The Mathematics Gallery design explores the many influences of mathematics in our everyday lives; transforming seemingly abstract mathematical concepts into an exciting interactive experience for visitors of all ages.
The Science Museum’s collection tells the stories of key scientific and technological developments and the people behind them. The new Mathematics Gallery will engage its visitors by connecting the gallery’s objects to their mathematical ideas and demonstrating how they work - helping visitors to understand how each object was designed and built, and also outlining its social and cultural significance. The gallery’s design will encourage visitors to be inquisitive and discover links between the historic objects and contemporary experience.
The varied collection exhibited in the gallery will be divided into three zones: mathematicians; mathematical applications in our everyday lives; mathematical tools and ideas. However, the fluid organization of the gallery’s design will invite curators and visitors to establish connections that transcend every zone, mirroring the integrated nature of mathematics applications in all aspects of life.
The largest object to be exhibited within the gallery will be a 1929 biplane suspended from the ceiling. This experimental British aircraft made by Handley Page competed in the finals of the 1927 competition to design an aircraft that could take off and land slowly and steeply without stalling. The mathematics of aerodynamics and material stress embodied within the biplane’s design involved the modelling of complex interactive equations. This research profoundly advanced aviation technology and understanding at the very beginnings of civilian air travel.

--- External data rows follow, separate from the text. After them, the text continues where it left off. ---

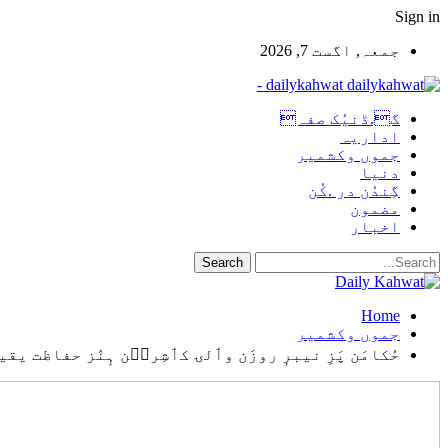
Sign in
جمعہ, اگست 7, 2026
dailykahwat -
گ.ڈنیُک صفہ
اداریہ
جموں وکشمیر
دنیا
گِندُن در .کُن
مضمون
اخبار
Home
جموں وکشمیر
حُکامَن پَزِ نیبرٕ روزَن وٲلۍ کٲشِرٮ۪ن ہٕنٛز حفاظت ی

The gallery’s design will bring this remarkable story of the Handley Page biplane to life by considering the entire gallery as a wind tunnel for the aircraft which will hang in the centre of the space. Three-dimensional curved surfaces representing the aircraft’s aerodynamic turbulence field describe the formal and organizational concepts that define all other aspects of the gallery. These curvilinear surfaces convey complex mathematical ideas such vector-fields with their capacity to describe constantly-varying quantities. The gallery’s many different display cases and three central exhibition pods will embody these same formal concepts by applying a family of mathematics called minimal surfaces.
The new Mathematics Gallery will engage its visitors with an immersive experience of the mathematical and convey many of the fascinating stories of mathematicians that have shaped our history and continue to define our future.